There are many application, environmental, efficiency and duty cycle aspects to consider when choosing between compressors and blowers. Compressed air, which is least efficient when used for air knives discharging into free air, allows for use of primary plant air. The piping sizes supplying the air knives can be as little as 1/4 in diameter, so they are ideal for confined spaces. Blower-powered air knives must be larger in size along with larger diameter supply piping, but the efficiency improvement over compressed air is easily justified with the electrical power cost savings.

Air knife designs today have evolved to where some manufacturers produce a very efficient “teardrop” shape with a .95 coefficient of discharge. These blower-powered air knife designs typically have a profile of approximately 3.5 in wide x 5.5 in tall x any length, but the teardrop profile can range from 1.5 to 10 in tall depending on the criteria of the product for which the impact air velocity must be engineered. With construction ranging from 1/8 in thick aluminum extrusion to 11 gauge fabricated stainless steel, air knives can weigh 1 lb/ft to 25 lbs/ft. Depending on the width and speed of the product, the air knife can provide effective blow-off performance from 0.5 to 12 in or more away from the surface of the product. Round air nozzles of 1 to 4 in diameter can be effective against surfaces which are up to several feet (1 to 2 meters) from the product surface when engineered for such applications.

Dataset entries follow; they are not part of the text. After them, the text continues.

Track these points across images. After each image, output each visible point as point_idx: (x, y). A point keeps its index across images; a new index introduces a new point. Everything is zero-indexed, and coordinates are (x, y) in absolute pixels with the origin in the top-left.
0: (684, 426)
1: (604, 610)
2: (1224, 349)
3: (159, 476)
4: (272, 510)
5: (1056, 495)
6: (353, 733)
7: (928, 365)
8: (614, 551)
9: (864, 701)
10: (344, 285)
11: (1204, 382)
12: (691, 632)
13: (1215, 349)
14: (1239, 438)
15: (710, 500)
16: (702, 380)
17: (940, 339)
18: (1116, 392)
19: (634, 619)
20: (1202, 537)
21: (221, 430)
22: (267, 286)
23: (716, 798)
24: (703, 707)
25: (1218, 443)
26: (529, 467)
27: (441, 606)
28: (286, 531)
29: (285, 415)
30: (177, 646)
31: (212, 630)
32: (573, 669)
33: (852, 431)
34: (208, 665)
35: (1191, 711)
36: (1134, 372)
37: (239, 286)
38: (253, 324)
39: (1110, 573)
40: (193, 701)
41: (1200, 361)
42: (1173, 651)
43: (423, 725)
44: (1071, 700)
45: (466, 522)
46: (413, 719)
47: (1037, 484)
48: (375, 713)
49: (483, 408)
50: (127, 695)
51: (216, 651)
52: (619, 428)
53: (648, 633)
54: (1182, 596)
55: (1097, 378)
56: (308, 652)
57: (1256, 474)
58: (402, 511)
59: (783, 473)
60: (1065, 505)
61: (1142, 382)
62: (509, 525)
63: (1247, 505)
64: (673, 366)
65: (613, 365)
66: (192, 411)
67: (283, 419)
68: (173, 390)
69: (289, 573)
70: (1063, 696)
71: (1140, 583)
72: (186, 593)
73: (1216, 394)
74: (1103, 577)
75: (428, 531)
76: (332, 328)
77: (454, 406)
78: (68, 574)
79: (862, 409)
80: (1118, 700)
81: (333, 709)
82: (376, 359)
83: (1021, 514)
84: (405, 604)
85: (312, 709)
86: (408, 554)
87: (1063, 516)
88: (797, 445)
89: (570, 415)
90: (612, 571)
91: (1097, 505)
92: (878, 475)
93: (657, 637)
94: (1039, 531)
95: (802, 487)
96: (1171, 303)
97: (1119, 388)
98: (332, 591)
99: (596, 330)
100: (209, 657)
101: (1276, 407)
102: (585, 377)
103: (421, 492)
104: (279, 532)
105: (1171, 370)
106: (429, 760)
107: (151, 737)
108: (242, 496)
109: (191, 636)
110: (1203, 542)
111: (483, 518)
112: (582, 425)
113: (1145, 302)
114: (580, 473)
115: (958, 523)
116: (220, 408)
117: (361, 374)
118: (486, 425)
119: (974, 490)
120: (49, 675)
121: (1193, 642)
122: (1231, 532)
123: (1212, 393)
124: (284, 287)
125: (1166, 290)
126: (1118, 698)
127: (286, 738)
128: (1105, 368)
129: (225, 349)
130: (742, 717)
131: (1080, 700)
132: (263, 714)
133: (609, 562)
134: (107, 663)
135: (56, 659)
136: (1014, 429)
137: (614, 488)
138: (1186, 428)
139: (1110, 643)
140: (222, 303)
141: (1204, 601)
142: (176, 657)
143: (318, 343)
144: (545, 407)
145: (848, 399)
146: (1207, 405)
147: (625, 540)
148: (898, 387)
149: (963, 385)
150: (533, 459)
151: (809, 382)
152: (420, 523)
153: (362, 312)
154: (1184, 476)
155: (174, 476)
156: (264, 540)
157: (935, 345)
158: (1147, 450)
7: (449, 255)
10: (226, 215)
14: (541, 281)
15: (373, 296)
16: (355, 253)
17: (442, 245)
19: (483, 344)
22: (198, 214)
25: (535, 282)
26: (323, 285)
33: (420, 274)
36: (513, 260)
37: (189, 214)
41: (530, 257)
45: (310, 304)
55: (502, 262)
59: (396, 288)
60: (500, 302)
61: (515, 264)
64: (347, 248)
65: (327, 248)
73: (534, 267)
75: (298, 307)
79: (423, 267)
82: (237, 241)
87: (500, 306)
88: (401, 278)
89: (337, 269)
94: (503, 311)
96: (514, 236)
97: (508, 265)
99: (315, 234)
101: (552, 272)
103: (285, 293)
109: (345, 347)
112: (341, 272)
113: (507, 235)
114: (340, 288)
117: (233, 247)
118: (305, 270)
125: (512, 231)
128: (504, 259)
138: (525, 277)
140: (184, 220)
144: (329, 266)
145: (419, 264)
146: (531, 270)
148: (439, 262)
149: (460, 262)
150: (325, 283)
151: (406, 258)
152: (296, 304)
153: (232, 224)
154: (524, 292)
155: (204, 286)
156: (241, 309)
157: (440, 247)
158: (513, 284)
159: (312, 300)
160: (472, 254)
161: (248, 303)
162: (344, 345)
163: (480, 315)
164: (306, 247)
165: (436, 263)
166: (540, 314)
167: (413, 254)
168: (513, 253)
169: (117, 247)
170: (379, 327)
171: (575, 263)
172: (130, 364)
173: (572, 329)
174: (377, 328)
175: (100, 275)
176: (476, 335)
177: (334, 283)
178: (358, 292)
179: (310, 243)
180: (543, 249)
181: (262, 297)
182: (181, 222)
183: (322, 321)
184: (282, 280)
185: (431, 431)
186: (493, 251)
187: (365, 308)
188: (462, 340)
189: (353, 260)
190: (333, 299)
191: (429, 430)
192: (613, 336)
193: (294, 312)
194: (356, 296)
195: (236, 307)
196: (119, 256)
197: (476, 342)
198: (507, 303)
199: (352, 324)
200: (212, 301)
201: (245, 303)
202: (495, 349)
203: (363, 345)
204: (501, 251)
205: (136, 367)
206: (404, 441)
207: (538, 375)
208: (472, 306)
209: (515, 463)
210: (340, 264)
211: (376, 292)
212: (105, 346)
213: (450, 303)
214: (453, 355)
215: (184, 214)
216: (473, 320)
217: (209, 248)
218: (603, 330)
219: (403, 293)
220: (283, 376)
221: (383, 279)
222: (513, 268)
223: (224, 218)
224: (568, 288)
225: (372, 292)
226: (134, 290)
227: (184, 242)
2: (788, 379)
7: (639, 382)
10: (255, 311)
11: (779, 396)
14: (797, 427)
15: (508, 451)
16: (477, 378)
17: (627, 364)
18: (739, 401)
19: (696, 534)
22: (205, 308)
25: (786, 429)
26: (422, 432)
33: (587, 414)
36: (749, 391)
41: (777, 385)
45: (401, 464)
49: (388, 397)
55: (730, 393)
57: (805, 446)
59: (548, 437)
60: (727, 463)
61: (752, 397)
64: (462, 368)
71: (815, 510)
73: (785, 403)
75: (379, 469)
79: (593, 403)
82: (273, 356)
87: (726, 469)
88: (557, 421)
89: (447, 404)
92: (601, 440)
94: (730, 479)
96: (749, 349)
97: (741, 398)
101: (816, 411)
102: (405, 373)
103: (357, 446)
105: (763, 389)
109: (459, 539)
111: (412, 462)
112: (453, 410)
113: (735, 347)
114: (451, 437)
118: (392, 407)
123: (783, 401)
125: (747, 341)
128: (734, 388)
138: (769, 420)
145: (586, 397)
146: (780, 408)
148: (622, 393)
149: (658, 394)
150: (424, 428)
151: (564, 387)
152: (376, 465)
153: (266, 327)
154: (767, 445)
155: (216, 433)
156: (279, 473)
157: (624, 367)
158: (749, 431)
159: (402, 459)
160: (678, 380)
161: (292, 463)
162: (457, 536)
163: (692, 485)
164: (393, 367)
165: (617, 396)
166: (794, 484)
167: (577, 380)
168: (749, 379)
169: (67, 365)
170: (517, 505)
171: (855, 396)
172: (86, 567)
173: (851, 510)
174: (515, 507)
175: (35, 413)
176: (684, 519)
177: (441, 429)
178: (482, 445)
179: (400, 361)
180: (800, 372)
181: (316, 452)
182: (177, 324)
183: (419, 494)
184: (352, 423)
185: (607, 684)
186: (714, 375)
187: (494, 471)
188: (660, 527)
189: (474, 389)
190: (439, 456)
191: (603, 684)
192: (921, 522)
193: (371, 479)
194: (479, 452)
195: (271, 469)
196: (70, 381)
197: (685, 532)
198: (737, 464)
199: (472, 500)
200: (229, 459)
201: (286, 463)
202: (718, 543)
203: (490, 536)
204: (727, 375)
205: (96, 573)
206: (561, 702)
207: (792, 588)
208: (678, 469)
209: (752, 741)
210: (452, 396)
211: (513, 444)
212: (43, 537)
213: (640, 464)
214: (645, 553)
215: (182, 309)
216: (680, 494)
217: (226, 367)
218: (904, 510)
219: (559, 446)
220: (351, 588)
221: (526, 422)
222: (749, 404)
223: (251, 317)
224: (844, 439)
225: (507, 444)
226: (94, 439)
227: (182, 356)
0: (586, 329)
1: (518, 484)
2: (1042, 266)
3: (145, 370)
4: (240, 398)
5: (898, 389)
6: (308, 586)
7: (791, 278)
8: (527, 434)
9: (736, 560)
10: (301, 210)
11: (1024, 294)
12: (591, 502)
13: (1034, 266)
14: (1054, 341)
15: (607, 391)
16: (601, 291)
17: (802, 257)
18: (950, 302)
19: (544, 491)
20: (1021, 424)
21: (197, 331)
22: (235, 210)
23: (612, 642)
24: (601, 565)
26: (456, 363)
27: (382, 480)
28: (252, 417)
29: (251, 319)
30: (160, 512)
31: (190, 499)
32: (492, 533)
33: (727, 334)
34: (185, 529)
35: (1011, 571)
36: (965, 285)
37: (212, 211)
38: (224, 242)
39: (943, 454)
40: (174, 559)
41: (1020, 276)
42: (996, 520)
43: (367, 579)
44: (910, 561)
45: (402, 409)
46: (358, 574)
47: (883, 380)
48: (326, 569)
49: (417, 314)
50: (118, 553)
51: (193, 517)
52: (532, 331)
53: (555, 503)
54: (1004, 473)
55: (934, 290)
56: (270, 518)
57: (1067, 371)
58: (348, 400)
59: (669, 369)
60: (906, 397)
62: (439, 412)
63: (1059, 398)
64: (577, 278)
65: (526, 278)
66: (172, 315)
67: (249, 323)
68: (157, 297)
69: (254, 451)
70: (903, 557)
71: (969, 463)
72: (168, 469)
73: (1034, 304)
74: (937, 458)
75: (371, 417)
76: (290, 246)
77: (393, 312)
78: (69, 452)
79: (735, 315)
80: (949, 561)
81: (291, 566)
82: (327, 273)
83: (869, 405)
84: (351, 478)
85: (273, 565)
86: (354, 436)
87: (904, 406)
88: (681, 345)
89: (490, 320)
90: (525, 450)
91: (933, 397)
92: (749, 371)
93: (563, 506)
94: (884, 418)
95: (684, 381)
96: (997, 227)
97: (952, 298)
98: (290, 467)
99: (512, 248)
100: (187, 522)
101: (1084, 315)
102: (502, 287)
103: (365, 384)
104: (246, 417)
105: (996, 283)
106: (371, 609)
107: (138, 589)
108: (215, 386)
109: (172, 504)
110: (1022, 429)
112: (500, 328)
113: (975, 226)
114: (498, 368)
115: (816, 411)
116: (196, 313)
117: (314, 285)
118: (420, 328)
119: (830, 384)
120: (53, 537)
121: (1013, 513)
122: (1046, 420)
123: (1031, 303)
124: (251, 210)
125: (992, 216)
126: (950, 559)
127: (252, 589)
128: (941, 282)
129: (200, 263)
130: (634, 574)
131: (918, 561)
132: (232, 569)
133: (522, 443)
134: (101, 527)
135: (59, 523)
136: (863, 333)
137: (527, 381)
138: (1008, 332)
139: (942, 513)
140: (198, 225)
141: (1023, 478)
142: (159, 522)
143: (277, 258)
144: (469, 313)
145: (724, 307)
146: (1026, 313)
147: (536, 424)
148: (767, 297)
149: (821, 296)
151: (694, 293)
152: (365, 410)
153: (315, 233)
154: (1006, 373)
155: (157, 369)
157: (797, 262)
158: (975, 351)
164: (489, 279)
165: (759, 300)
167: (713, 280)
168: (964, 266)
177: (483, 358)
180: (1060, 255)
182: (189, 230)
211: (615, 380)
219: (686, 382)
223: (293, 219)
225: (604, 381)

==Types and applications==
The most common use of air knives is to contain or remove free-standing materials (liquids or solids) from the surface of material. The applications include drying bottles and cans after filling and rinsing, printed circuit boards following the conveyorized wash to remove solder paste and flux, metals castings after automatic machining and many more. They can also deliver heated or cooled air to a surface, or create an invisible air barrier to separate heated or cooled environments from one another in industrial applications such as continuous metal heat treating ovens, cold process or storage areas in food processing or dust containment for the entrance to clean rooms.

There is a variety of uses for air knives in many different industries, applications and environments. The invisible-high velocity air streams can be discharged by air knife designs of numerous shapes and sizes. These range from “garage built” devices with a low level of precision to the most exotic metals of construction used in air knives for class 100 clean rooms.

In instances where noise reduction and moisture containment around a conveyorized air knife installation becomes important, some manufacturing facilities have installed air knives within an enclosure. These enclosures keep water contained, reduce the amount of air knife noise and even eliminate any liquid that could create safety concerns.

==Basic design features==
===Compressed air-powered air knives===

There has always been a wide assortment of blow-off appliances. Air knives and nozzles for compressed air blow-off range from home made round pipes with holes to engineered high pressure air knives. In order to achieve the highest efficiency using compressed air, many manufacturers of compressed air knives utilize the Coandă effect to improve compressed air knife design over other types of knives and nozzles. Although the efficiency of compressed air for low-pressure blow-off air is much lower than blowers, the Coanda-inspired air knives entrain ambient air into the high-velocity stream to enhance the blow off effect.

===Blower-powered air knives===
The teardrop-shaped air knife has a bulbous plenum which tapers down to a precise air discharge slot as the standard of the blower driven air knife industry. Whereas a round pipe with holes drilled has an average coefficient of discharge of 0.6 (60% efficient), the teardrop-shaped air knife is commonly 0.95 (95% efficient), which provides much higher-impact air velocity to the surface at which the air is directed with the lowest blower motor power demand. These teardrop designs are available in extruded aluminum shapes as well as fabricated carbon and stainless steels.